It's no stranger, a short walk after a meal can help improve digestion. This is because the body's organs are still actively working to digest food at that time. The movement of walking can stimulate the stomach and intestines.
Low to moderate physical activity after eating has a protective effect on the gastrointestinal tract. That way, it can help prevent diseases such as peptic ulcers, heartburn, irritable bowel syndrome, diverticular disease, constipation, and colorectal cancer, quoted from various sources.
Research shows that walking for 15 minutes after eating can reduce blood sugar levels, which can help prevent complications such as type 2 diabetes.
Citing CNA Lifestyle, in a meta-analysis, recently published in the journal Sports Medicine, researchers looked at the results of seven studies comparing the effects of sitting versus standing or walking on measures of heart health. These include insulin and blood sugar levels.

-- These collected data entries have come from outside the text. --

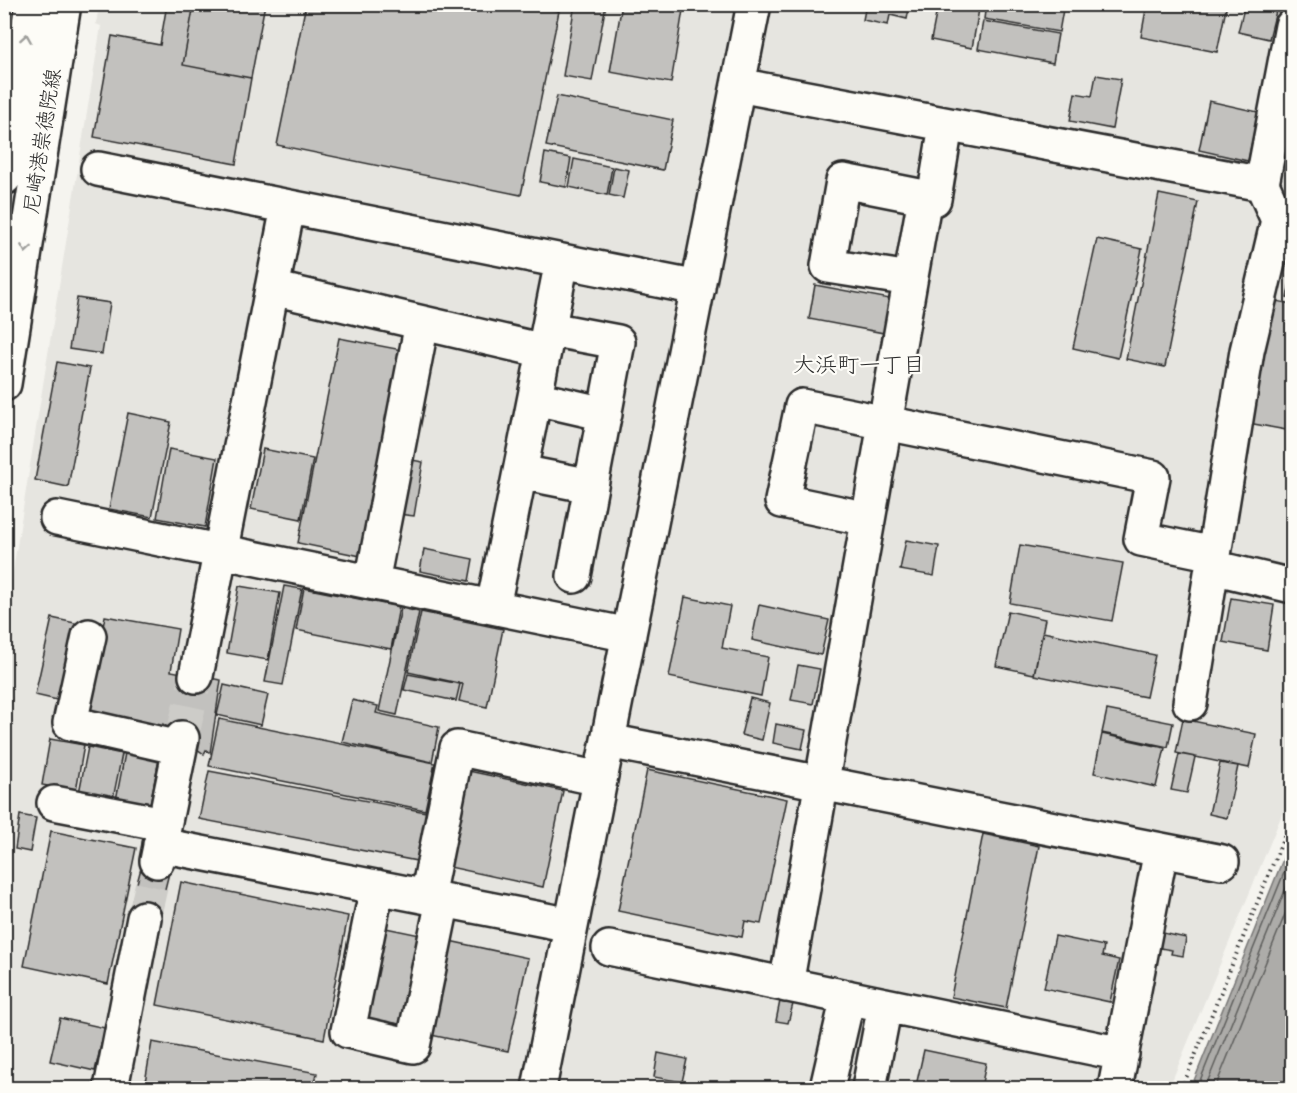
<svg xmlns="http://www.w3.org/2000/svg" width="1297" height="1093" viewBox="0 0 1297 1093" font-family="'Shantell Sans','Klee One',sans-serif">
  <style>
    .built { fill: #e6e5e0 }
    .water { fill: #adaca9; stroke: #797877; stroke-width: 1.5 }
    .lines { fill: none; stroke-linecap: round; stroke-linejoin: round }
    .shore { stroke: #5f5f5d; stroke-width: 1.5 }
    .building { fill: #c2c1be; stroke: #2b2b2b; stroke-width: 1.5 }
    .minor-tunnel { stroke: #cdccc8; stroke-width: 33; stroke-dasharray: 33 16; stroke-linecap: butt }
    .minor-casing { stroke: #2b2b2b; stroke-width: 38 }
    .major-casing { stroke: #2b2b2b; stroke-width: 38 }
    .path { stroke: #2b2b2b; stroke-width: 4; stroke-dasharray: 1.5 4.5; stroke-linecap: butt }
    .minor { stroke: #fdfcf7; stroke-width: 33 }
    .major { stroke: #fdfcf7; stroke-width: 33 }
    .oneway { stroke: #9e9e9b }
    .labels { text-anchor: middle; stroke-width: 4.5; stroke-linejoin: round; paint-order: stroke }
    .street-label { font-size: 21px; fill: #2b2b2b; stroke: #fdfcf7 }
    .neighbourhood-label { font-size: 22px; fill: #2b2b2b; stroke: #fdfcf7 }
  </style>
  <rect width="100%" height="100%" fill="#f5f4ef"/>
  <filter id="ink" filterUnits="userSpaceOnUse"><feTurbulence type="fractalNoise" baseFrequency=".0167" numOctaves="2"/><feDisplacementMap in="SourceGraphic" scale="12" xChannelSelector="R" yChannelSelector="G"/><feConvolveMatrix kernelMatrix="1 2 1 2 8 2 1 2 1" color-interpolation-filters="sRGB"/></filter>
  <g filter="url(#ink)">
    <!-- built -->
    <path class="built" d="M99,5H1292V790L1169,1088H8L4,1048L5,620L101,26L96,24Z"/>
    <!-- water -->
    <path class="water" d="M1292,837V1088H1191Z"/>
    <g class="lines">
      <!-- shore -->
      <path class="shore" d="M1197,1088L1292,853
        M1205,1088L1292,873
        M1215,1088L1292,897"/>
    </g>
    <!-- building -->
    <path class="building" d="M167,4H194L183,65L251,78L236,164L94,137L112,36L160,45Z
      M194,4H265L251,78L183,65Z
      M306,4H529L559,11L521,195L277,145Z
      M575,4H606L592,81L563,76Z
      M622,4H684L671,83L610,72Z
      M866,4H910L907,19L890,15L888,25L863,20Z
      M938,4H980L972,48L931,40Z
      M986,4H1064L1059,32L984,19Z
      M1147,4H1227L1217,52L1141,37Z
      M1245,4H1268L1277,7L1269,39L1238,32Z
      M983,21L1058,34L1053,63L978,49Z
      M1096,75L1121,79L1112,129L1070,121L1075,93L1092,96Z
      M557,96L673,120L663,170L546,146Z
      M1209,101L1258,112L1248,161L1199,150Z
      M545,153L571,158L566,187L540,182Z
      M574,159L612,167L607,195L569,187Z
      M614,167L629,170L623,198L609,195Z
      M1159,194L1198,202L1165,367L1126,359Z
      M1097,239L1142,249L1118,358L1073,348Z
      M1292,272V299L1287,298Z
      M815,285L890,299L884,333L809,319Z
      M77,298L110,303L102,354L69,349Z
      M1271,300L1292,304V431L1248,423Z
      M339,338L402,350L361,556L298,543Z
      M57,362L90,368L68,487L35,480Z
      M128,413L171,422L152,517L109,509Z
      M169,449L217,458L205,527L157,518Z
      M263,449L313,459L301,519L251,509Z
      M407,459L423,462L414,516L398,514Z
      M906,540L939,546L934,576L900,570Z
      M1020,545L1123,563L1112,621L1010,603Z
      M424,549L473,559L469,581L420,571Z
      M239,586L280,593L268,660L227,653Z
      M284,586L302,589L283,685L265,682Z
      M304,588L399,607L391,649L296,630Z
      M685,597L730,606L722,648L768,657L761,696L669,677Z
      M1231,598L1274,605L1267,650L1223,642Z
      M759,605L829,620L821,655L752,640Z
      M401,608L419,612L397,715L379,711Z
      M1008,611L1045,619L1034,674L996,666Z
      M421,612L503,629L487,707L459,701L463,684L408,672Z
      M105,616L178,629L171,671L221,680L210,753L206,750L204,754L163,724L161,737L88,710Z
      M52,618L84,625L66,702L35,695Z
      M1043,632L1155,655L1146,697L1034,675Z
      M798,665L820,669L813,704L791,700Z
      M408,674L460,684L456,701L404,690Z
      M224,685L268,695L261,725L217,715Z
      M750,698L770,703L762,740L741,735Z
      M352,700L378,706L376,713L439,727L432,762L342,742Z
      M1107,710L1173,723L1168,747L1102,733Z
      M219,719L435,763L425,810L209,766Z
      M1183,719L1256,734L1249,768L1176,753Z
      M776,724L806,730L802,749L773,743Z
      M1102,734L1165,748L1156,787L1094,773Z
      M50,739L84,745L76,791L42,785Z
      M88,747L122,754L113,799L79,793Z
      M125,753L159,760L149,808L116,800Z
      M1179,754L1195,757L1187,793L1171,790Z
      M1220,763L1238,766L1227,818L1209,814Z
      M464,770L563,791L543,887L445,866Z
      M647,770L787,799L761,924L745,921L742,937L618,911Z
      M209,771L426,812L417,861L199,819Z
      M20,815L36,818L30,852L15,849Z
      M51,831L136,848L108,984L24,966Z
      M983,834L1039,846L1006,1008L951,997Z
      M144,857L171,865L157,921L129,913Z
      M181,882L348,916L324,1039L157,1005Z
      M381,927L420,935L403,1025L364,1017Z
      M1163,933L1186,938L1183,956L1171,954L1172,950L1160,948Z
      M1055,936L1104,946L1102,956L1119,960L1110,1002L1044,988Z
      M445,940L528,958L508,1051L426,1034Z
      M780,1001L793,1004L788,1023L776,1021Z
      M60,1018L105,1028L95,1071L50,1061Z
      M152,1042L317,1073L314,1088H144Z
      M924,1050L986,1063L982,1083L1008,1088H928L916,1086Z
      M658,1053L687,1059L682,1082L654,1077Z"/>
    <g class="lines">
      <!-- minor-tunnel -->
      <path class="minor-tunnel" d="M182,738L196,676
        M144,918L157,861"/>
      <defs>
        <path id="minor" d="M738,85L1262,184
          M98,169L698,288
          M910,279L828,266L843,181L934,199L946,125
          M272,288L544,351
          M549,329L618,342L574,576
          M535,398L605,414
          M520,472L591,486
          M57,518L629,635
          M868,519L782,501L802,406L1153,477L1141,539L1214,554
          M1212,567L1292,586
          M372,582L422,323
          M493,607L562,261
          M89,636L70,723L180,748
          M196,676L288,207
          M1190,703L1247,351L1278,220L1262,184L1292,26
          M608,741L1222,862
          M54,803L164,824
          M160,845L571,925
          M157,861L182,738
          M377,887L348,1031L413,1046L443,900
          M427,897L457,748L600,779
          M609,948L1122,1054
          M786,985L925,197
          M111,1088L144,918
          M539,1088L754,4
          M827,1088L848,997
          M869,1088L885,1005
          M1115,1088L1161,850"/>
        <path id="major" d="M4,178L32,4
          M4,384L64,4"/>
      </defs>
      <!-- minor casing -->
      <use href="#minor" class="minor-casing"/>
      <!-- major casing -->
      <use href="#major" class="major-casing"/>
      <!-- path -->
      <path class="path" d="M1182,1088L1292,817"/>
      <!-- minor -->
      <use href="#minor" class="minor"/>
      <!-- major -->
      <use href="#major" class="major"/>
    </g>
    <!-- one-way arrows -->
    <defs><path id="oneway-chevron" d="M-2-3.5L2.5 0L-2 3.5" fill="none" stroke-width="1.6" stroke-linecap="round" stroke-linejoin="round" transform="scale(1.5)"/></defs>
    <g class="oneway">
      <use href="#oneway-chevron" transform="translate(26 38) rotate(-81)"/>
      <use href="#oneway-chevron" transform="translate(26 249) rotate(99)"/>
    </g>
  </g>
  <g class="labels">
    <!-- street labels -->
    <g class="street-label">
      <text transform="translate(42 141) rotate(-81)" y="7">尼崎港崇徳院線</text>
    </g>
    <!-- neighbourhood labels -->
    <g class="neighbourhood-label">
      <text x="859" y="372">大浜町一丁目</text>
    </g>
  </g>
  <!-- margin -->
  <rect width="1297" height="1093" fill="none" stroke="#fdfcf7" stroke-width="24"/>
  <rect x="12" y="12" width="1273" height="1069" fill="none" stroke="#2b2b2b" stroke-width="2" filter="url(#ink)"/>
</svg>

Exercising after a meal, such as walking, can prevent excessive blood sugar spikes. They found that a light walk after eating, at least two to five minutes, had a significant effect on moderating blood sugar levels.
"Every little thing you do will have a benefit, even if it's a small step," said Dr. Keshaw Patel, a cardiologist at Houston Methodist Hospital who was not involved in the study.
Blood Sugar Level
In the five studies evaluated by the journal Sports Medicine, none of the participants had prediabetes or type 2 diabetes. The remaining two studies looked at people with and without such diseases. Participants were then asked to stand or walk for two to five minutes every 20-30 minutes for the entire day.
All seven studies showed that just a few minutes of light-intensity walking after a meal was enough to significantly improve blood sugar levels, compared to those sitting in a chair or lying on the couch. When participants took a short walk, their blood sugar levels rose and fell gradually.
Glucose levels peak 30 minutes after eating. When you go for a walk around this time, it will be easier for your body to control your blood sugar. Thus, walking after meals keeps blood sugar under control and eliminates the risk of hyperglycemia (high blood sugar levels).
For people with diabetes, avoiding sharp fluctuations in blood sugar levels is an important component of managing their disease. It is also thought that sharp spikes and drops in blood sugar levels may contribute to developing type 2 diabetes.
Walking 60 to 90 Minutes Gives Best Results
Standing also helps lower blood sugar levels, though not like light walking. "Standing does have little benefit," said Aidan Buffey, a graduate student at the University of Limerick in Ireland and author of the paper. Compared to sitting or standing, "walking at a light intensity is a better intervention," he says.
That's because light walking requires more active muscle involvement than standing and using food fuel when there is a lot of food circulating in the bloodstream. "Your muscles will absorb some of that excess glucose," says Jessie Inchauspe, author of Glucose Revolution: The Life-Changing Power of Balancing Your Blood Sugar.
While light walking at any time is good for health, a short walk 60 to 90 minutes after a meal can be very useful in minimizing blood sugar spikes. This is because that's when blood sugar levels tend to peak. Inchauspe also recommends getting up to do homework or find other ways to move the body.
Mini-Walks Are More Practical During Weekdays
This short activity will also enhance other dietary changes people may make to help control their blood sugar levels. "Moving even a little bit is beneficial and can cause measurable changes, as this study shows, in markers of your health," said Dr Euan Ashley, a cardiologist at Stanford University who was not associated with the study.
Aidan Buffey, whose research focuses on physical activity interventions in the workplace environment, notes that walking for two to three minutes is more practical during the workday. People 'aren't going to get up and run on the treadmill or run around the office,' he says, but they can get coffee or even take a walk down the hall.
For people who work from home, he suggests taking a short walk around the house, between Zoom meetings or after lunch. The more we normalize mini-walks during the workday, the easier it will be to do so, says Buffey.
"If you're in a rigid environment, that's when difficulties may come," he says.
Patel warns that optimizing the benefits of physical activity lies in a chain. "It's a gradual effect of more activity, better health," he said. "Every extra step, every extra stand or brisk walk seems to have a benefit."